§ SUPPLIED PASSAGE:
++++++++
[Gasification] DIY Fischer Tropsch catalysts

JHasty jay at allpowerlabs.org
Tue Jan 18 22:28:47 CST 2011

Hi All,

Within the last few months, I have built 2.5 meter reactor column suitable
for Fischer Tropsch (FT) and even methanol reactions. I am now experimenting
with making FT catalysts and running them in controlled conditions.
Currently, I am running them under a calibrated gas stream of 20% CO, 20% H2
balanced with N2. This initial set of experiments in controlled conditions
are meant to simulate the major components of the gas created by our air
blown gasifier so that other variables such as flow rate, catalyst activity,
optimal temperature and pressure ranges, and alpha can be determined. This
first experimental gives us a set of control data to then compare to the
gasifier's gas under real conditions coupled with possibly a simple yet
strategic gas clean up and/or steam reformation step to whatever extent it
could be needed.
++++++++
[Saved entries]
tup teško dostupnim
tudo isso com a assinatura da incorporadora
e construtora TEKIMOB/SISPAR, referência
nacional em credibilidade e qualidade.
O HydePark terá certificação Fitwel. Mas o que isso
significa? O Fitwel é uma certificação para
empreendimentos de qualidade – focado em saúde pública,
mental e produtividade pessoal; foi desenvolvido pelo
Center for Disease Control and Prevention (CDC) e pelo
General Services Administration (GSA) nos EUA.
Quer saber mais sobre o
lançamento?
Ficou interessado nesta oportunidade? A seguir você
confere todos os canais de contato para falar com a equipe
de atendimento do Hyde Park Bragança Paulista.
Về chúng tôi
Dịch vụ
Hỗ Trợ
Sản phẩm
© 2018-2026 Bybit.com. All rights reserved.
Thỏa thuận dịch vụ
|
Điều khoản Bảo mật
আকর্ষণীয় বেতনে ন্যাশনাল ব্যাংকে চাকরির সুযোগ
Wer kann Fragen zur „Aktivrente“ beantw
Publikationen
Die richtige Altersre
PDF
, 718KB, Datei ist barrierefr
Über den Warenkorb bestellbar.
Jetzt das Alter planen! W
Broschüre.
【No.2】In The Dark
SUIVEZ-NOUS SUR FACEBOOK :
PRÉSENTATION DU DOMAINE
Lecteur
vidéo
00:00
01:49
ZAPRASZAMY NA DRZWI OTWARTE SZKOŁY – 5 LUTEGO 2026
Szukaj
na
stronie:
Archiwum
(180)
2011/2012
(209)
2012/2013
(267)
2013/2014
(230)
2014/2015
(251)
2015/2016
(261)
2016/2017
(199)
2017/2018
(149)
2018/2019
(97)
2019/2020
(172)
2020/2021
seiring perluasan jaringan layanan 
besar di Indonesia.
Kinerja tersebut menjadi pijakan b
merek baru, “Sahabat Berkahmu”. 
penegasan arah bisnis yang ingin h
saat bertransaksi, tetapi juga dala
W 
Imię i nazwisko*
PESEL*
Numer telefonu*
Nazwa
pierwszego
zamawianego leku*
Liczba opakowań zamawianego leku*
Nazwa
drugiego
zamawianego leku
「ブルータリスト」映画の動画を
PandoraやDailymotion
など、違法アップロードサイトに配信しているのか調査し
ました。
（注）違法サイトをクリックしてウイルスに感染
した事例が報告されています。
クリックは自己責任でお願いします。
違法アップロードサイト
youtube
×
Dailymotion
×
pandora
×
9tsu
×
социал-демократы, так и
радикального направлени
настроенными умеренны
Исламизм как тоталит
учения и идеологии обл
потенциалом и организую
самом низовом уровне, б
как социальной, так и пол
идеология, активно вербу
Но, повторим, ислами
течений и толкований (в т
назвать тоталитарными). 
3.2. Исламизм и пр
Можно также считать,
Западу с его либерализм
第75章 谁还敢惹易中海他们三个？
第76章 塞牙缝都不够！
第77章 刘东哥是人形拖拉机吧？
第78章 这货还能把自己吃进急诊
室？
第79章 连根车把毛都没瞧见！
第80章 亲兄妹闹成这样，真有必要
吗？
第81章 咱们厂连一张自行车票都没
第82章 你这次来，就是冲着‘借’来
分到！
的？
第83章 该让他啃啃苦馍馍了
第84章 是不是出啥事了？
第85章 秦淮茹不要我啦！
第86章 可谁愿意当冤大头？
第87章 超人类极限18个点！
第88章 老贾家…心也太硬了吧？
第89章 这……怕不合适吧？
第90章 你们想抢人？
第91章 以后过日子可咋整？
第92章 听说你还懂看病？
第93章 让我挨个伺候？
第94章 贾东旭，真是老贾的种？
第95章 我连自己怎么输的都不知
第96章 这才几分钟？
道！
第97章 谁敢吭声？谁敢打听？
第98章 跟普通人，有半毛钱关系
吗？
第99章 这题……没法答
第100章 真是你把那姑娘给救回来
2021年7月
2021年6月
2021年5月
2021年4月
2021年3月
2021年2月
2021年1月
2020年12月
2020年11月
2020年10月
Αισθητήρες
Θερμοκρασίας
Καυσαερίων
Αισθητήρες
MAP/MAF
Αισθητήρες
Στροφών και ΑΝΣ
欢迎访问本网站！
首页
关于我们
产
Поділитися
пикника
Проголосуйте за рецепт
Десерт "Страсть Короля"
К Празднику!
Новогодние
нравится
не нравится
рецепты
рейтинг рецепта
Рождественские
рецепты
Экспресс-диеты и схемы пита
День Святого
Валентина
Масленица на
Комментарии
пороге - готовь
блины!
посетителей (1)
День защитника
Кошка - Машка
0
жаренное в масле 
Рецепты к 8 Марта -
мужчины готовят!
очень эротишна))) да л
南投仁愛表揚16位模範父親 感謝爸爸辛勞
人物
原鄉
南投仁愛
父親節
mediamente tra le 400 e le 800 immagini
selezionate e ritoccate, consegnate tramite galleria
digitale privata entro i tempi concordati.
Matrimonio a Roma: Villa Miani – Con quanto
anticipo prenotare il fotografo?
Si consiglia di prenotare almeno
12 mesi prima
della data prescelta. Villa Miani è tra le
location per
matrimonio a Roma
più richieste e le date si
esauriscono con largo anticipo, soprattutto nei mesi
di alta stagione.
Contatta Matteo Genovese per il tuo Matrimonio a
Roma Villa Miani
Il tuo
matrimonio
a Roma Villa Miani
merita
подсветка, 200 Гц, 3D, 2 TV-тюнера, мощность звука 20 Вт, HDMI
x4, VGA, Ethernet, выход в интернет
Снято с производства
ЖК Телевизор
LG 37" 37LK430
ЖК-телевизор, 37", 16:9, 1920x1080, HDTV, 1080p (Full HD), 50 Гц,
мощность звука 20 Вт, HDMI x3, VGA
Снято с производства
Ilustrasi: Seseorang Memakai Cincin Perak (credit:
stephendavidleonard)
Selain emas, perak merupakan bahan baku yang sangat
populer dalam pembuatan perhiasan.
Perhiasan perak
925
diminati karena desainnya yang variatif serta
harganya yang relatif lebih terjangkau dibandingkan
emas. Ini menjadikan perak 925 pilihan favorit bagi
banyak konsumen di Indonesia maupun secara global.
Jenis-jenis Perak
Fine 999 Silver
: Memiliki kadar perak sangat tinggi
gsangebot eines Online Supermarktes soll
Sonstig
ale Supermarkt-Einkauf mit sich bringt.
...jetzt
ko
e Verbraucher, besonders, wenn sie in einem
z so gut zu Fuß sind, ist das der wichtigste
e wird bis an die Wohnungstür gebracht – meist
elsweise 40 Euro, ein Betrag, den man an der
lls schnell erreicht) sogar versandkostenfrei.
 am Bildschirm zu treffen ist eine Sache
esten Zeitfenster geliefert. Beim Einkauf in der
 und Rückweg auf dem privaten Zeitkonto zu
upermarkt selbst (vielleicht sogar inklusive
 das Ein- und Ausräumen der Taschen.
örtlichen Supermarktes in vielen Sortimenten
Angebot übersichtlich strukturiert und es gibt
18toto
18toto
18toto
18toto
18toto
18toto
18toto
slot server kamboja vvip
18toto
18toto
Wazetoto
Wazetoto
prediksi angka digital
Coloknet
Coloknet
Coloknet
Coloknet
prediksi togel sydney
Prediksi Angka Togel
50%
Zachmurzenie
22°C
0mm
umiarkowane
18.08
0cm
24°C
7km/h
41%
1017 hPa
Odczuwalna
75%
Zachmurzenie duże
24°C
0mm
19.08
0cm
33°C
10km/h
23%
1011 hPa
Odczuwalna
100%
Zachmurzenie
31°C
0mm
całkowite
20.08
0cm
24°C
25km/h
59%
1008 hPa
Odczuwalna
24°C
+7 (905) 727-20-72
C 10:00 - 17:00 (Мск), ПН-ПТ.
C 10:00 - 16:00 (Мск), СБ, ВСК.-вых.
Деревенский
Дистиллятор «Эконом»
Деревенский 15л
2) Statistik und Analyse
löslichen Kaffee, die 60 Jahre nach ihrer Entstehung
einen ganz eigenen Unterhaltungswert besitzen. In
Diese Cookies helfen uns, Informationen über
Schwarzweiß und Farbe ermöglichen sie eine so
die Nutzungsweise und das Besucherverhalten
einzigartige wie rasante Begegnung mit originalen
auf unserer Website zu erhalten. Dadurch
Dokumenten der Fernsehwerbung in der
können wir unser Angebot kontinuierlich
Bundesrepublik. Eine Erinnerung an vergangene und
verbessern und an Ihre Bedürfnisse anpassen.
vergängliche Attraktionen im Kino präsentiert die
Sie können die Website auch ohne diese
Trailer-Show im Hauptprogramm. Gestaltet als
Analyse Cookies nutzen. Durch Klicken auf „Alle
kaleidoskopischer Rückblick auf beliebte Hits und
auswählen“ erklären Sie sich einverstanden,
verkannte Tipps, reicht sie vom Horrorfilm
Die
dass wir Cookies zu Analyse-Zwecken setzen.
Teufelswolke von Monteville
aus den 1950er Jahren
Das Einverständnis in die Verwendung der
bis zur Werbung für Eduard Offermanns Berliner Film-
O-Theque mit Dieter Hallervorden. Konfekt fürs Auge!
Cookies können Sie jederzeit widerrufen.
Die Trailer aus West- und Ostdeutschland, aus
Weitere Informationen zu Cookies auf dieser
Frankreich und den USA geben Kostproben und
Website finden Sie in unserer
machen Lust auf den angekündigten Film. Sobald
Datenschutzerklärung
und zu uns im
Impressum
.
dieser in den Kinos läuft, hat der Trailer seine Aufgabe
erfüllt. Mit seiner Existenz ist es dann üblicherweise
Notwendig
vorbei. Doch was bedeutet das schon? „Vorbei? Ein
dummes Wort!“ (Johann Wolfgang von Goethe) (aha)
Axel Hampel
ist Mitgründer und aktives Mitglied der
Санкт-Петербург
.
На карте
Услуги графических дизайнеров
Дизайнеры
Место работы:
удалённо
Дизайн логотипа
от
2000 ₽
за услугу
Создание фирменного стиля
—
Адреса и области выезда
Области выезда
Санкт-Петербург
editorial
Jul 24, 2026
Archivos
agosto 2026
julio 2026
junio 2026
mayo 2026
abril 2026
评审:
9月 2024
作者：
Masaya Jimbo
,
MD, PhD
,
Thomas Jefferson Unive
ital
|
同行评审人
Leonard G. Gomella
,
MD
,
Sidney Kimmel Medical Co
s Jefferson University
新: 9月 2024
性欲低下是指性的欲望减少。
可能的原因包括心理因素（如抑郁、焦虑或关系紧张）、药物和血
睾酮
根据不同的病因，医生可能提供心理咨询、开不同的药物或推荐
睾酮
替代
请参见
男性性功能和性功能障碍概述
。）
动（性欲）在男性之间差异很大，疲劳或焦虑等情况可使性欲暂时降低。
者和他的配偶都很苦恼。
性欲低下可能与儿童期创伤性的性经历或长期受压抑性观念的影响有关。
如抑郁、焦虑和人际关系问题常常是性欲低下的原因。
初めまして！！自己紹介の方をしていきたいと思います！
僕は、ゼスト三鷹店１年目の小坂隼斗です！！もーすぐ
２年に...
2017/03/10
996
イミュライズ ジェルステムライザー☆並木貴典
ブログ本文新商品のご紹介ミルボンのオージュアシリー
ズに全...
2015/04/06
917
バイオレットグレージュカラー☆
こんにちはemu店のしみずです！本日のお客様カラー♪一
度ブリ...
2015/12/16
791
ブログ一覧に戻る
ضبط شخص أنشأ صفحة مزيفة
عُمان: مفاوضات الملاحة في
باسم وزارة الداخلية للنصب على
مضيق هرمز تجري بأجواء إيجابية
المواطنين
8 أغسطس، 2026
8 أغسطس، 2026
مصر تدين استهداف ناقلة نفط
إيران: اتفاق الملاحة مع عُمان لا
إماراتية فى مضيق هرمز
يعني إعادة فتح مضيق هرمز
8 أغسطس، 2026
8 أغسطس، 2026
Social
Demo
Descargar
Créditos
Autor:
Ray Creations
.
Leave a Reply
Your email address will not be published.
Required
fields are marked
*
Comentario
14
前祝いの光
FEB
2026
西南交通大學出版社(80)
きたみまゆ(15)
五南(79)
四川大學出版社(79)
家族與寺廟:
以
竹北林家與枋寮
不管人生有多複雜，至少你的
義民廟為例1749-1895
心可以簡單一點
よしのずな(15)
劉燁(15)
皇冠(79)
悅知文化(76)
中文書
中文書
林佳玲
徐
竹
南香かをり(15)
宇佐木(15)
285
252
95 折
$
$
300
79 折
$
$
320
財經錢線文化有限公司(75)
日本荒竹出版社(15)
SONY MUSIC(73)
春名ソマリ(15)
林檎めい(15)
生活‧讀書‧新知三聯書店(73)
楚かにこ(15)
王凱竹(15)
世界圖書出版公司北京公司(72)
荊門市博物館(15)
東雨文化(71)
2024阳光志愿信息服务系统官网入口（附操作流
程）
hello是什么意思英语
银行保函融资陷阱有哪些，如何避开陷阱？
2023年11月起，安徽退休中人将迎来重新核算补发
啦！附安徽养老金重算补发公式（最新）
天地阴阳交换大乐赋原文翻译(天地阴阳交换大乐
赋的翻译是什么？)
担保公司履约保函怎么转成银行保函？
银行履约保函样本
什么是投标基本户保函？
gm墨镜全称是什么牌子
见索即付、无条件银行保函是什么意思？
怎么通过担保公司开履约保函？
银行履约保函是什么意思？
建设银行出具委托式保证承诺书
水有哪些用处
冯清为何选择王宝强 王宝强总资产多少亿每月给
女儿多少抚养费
++++++++
§ WORK INSTRUCTIONS:
[1] Transcribe the part of the Fischer Tropsch catalyst post from "JHasty jay at" up to and including "in controlled conditions.".
[2] Answer these questions using the Fischer Tropsch catalyst post:
(a) How tall is the reactor column that was built?
(b) What gas stream are the catalysts currently run under?
(c) What kind of gasifier produces the gas being simulated?
[3] Take the post on Fischer Tropsch catalysts further, starting after its final sentence.

§ RESULTS FOR THE EXERCISE:
[1]
JHasty jay at allpowerlabs.org
Tue Jan 18 22:28:47 CST 2011

Hi All,

Within the last few months, I have built 2.5 meter reactor column suitable
for Fischer Tropsch (FT) and even methanol reactions. I am now experimenting
with making FT catalysts and running them in controlled conditions.

[2]
(a) 2.5 meters
(b) A calibrated gas stream of 20% CO and 20% H2, balanced with N2
(c) An air blown gasifier

[3]
The most common and cheap transition metal oxide for FT catalysis is iron
oxide. One glance at the floor of a metal shop and sourcing iron oxide
catalyst seems like a perfectly reasonable proposition. However, most of the
literature indicates there are surface characteristics and other details
that matter as much as the raw material type used. Other important factors
are things like: purity, particle size, porosity, pretreatment regimes,
addition of promoters and/or supports (such as alumina oxide), and
co-catalysts such as cobalt/copper/etc will allow for higher selectivity
(meaning less deviation across the possible range of products) higher
catalyst activity thus higher efficiency in carbon conversion to liquid

These considerations for FT catalyst making do not necessarily render DIY
catalyst making impossible, but lack of attention to these details will
definitely challenge activity of the FT reaction as a whole.

Earlier FT experiments have used magnetite for the catalyst to synthesize
anywhere in the range from diesel, methane, and/or wax as a liquid product
from wood gas/coal gas. Magnetite, is naturally magnetic iron ore, the
'black rust', Fe3O4, also iron (II,III) oxide. I am trying to recreate what
these earlier experiments may have achieved. Like many of us that are
interested in reading about this technologies we all start at the FT
archives here: http://www.fischer-tropsch.org/

Find the rest of the article here on ALL Power Lab's Forum site:


Julia Hasty
ALL Power Labs
Office:  510-575-1129
All Power Labs Order Line:  510-845-1500
Email:  jay at allpowerlabs.org
Skype:  JayAPL

1010 Murray St.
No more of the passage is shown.